I tried to impress upon the person I spoke with at my mother’s insurance company that this bit of information is something that would be useful for them to share with their customers who call to report lost or stolen cards. She responded that she was sorry I was not told that my mother’s card would be deactivated. No no no…I WAS told that. I was NOT told that when providers tried to look her up using social security number and birthdate, they would be told she does not exist in the system. That she would appear to have no health insurance coverage at all. I believe the reason I was not told this is because the people who handle phone calls from “members” do not understand that the system works this way. They seemed surprised to find out – from me – that this was the case. I begged them to report this to a supervisor and have the information disseminated so that it could be provided to future members who called in with lost or stolen cards but I am not hopeful.

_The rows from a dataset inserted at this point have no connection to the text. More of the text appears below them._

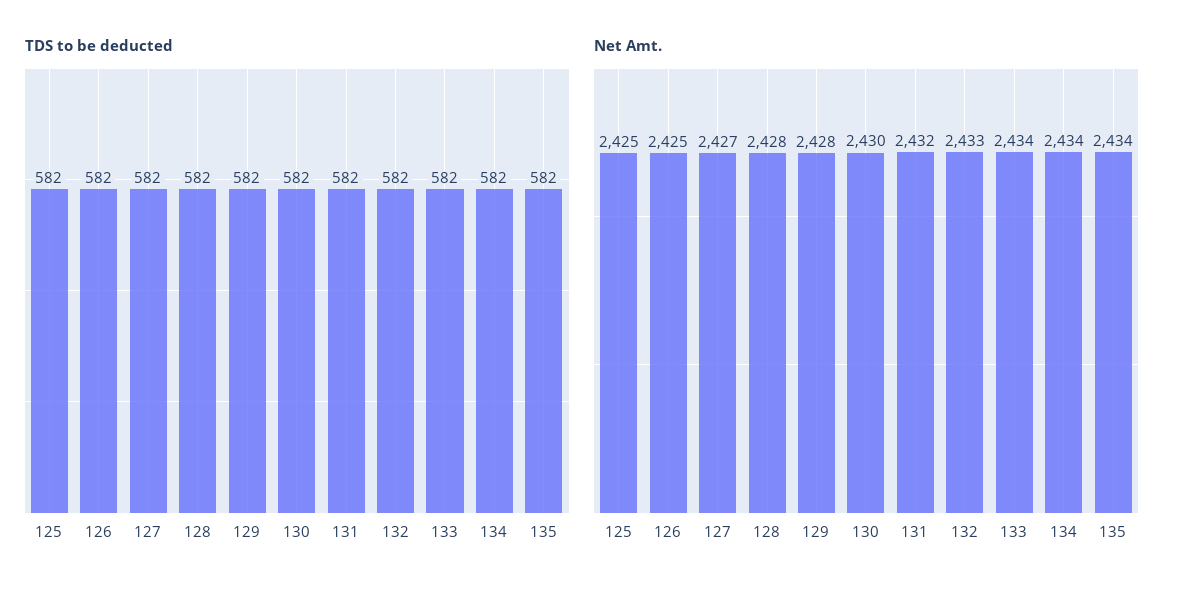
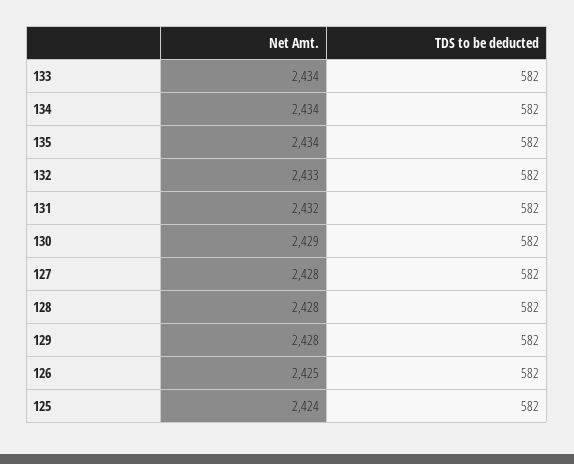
  {
    "TDS to be deducted": {
      "125": 582,
      "126": 582,
      "127": 582,
      "128": 582,
      "129": 582,
      "130": 582,
      "131": 582,
      "132": 582,
      "133": 582,
      "134": 582,
      "135": 582
    },
    "Net Amt.": {
-     "125": 2425,
+     "125": 2424,
      "126": 2425,
-     "127": 2427,
+     "127": 2428,
      "128": 2428,
      "129": 2428,
-     "130": 2430,
+     "130": 2429,
      "131": 2432,
      "132": 2433,
      "133": 2434,
      "134": 2434,
      "135": 2434
    }
  }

I have been working since June 26th to arrange an appointment, scheduled for next Tuesday, for my mother to receive a pain shot for her severe back pain due to spinal stenosis. Getting this scheduled required coordination with two doctor’s offices, a clinic, the assisted living home, a nursing unit, and a pharmacy, because of my mother’s complicated medical conditions. The entire thing nearly fell apart today because the pharmacy was not able to dispense a medication my mother absolutely must have administered to her this Sunday and Monday prior to the appointment, because they could not verify her health insurance coverage.
Fortunately for my mother, she has me on call 24/7 to manage her health care and clear up crises like this. I have learned how to wade through the system and deal with stuff like this. What about the average soul who doesn’t have someone to do this for them? Who has to be at a job during the business hours when one must be on the phone chasing down answers to problems like this? (And it can take hours and hours.) What about elderly people like my mother, who would just be overwhelmed and confused and not even know where to start? There has to be a better way.